It is possible that this name is originated from the Phoenician city of Kition or Citium (modern day Larnaka).


> I have long been wondering if Cyprus comes from copper (for which this island had benn famous in the past) or copper has taken its name from it


Obviously copper comes from Cyprus because in ancient times copper was principally mined in Cyprus. In Roman times copper was called "Aes Cyprium" which loosely translates to metal of Cyprus.
In Greek, Cyprus is Κύπρος/ΚΥΠΡΟΣ (Κipros) and there are many speculations about the origin of the name. 
An interesting information is that in Bronze Age was known also as Alasia or Alashiya. That name appeared in a corespondence between the Pharaoh of Egypt and the King of Alasia( Arcaeologists still argue if the name Alasia refers to the city of Engomi in eastern Cyprus or the whole island).


----------



## Qcumber

peri+kleos said:


> In Greek, Cyprus is Κύπρος/ΚΥΠΡΟΣ (Κipros) and there are many speculations about the origin of the name.


Κύπρος/ΚΥΠΡΟΣ (Κipros)
I suppose you supply the modern pronunciation.
Do you know how it was pronounced in the Antiquity?


----------



## peri+kleos

You are right. That is the modern Greek pronunciation. As for the Ancient one ,as you may know Greeks and Greek Cypriots learn and study Ancient Greek by using the modern pronunciation so I am not an expert on the Ancient Greek pronunciation. And I think your question hasn't got any specific answer. Antiquity is a period that contains Attic Greek, Classical Greek, Koine Greek and many other dialects or forms of Greek.


----------



## Qcumber

peri+kleos said:


> You are right. That is the modern Greek pronunciation. As for the Ancient one ,as you may know Greeks and Greek Cypriots learn and study Ancient Greek by using the modern pronunciation so I am not an expert on the Ancient Greek pronunciation. And I think your question hasn't got any specific answer. Antiquity is a period that contains Attic Greek, Classical Greek, Koine Greek and many other dialects or forms of Greek.
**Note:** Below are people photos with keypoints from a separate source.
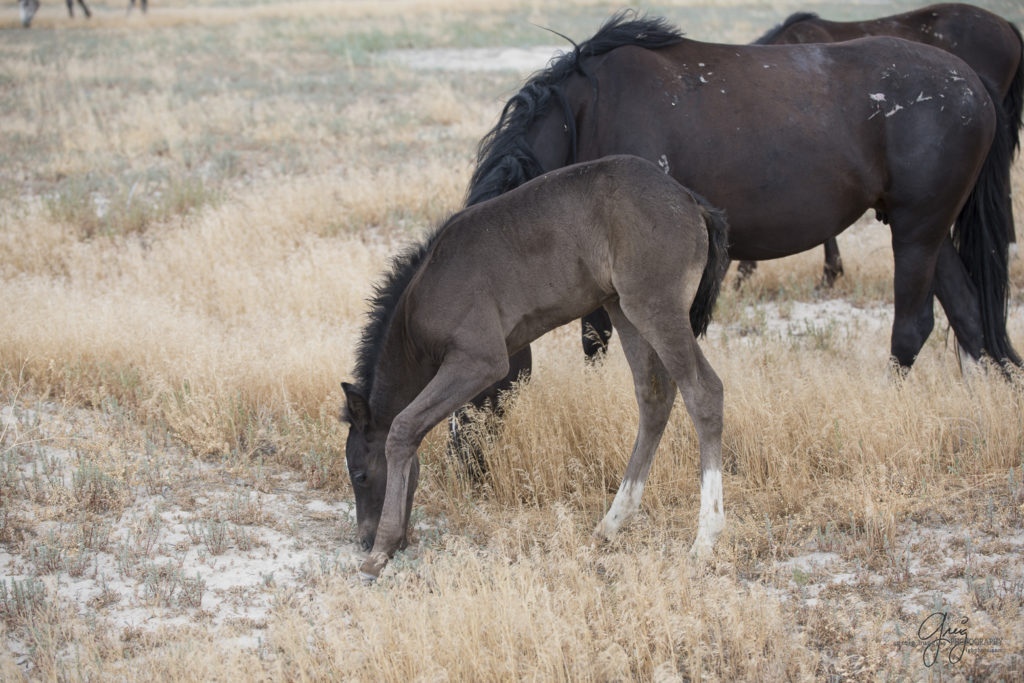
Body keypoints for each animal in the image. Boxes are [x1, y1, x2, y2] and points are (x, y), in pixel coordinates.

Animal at [342, 156, 729, 581]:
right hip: (623, 308)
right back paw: (612, 523)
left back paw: (705, 539)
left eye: (360, 475)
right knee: (654, 397)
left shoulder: (480, 360)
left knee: (704, 392)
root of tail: (693, 204)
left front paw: (382, 550)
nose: (364, 538)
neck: (422, 298)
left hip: (656, 306)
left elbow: (403, 428)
 I asked this question because the letter ύ -forget the accent - in Κύπρος "Cyprus" was reflected as /u/ in Arabic during one period - hence Arab. qubrus - then /i/ during another, hence Arab. qibris > Turk. kibris.


----------



## Spectre scolaire

Qcumber said:


> I asked this question because the letter ύ -forget the accent - in Κύπρος "Cyprus" was reflected as /u/ in Arabic during one period - hence Arab. qubrus - then /i/ during another, hence Arab. qibris > Turk. kibris.


 There is no /i/ in Turk. Kıbrıs, the [i] - sic IPA! - being a consequence of the Arabic realization with *ق*.

Classical Greek Κύπρος (same as Modern Greek), but the quality of the vowel υ was more like an [ü], if not, at an early stage, . Indeed, the [k] may have been written with the obsolete Greek letter κόππα (_qoppa_) at some point in antiquity. Anyway, in Cyprus they had an earlier _Cypriot syllabary_ (see Wikipedia) - probably, though, when the island was called something else.
 ​


----------



## cherine

peri+kleos said:


> Obviously copper comes from Cyprus because in ancient times copper was principally mined in Cyprus. In Roman times copper was called "Aes Cyprium" which loosely translates to metal of Cyprus.


So, it's copper that was nammes after Kypros, and not the other way round. That's an interesting information. Thanks! 


Qcumber said:


> I asked this question because the letter ύ -forget the accent - in Κύπρος "Cyprus" was reflected as /u/ in Arabic during one period - hence Arab. qubrus - then /i/ during another, hence Arab. qibris > Turk. kibris.


In Arabic, it's q*u*brus, not q*i*bris.


----------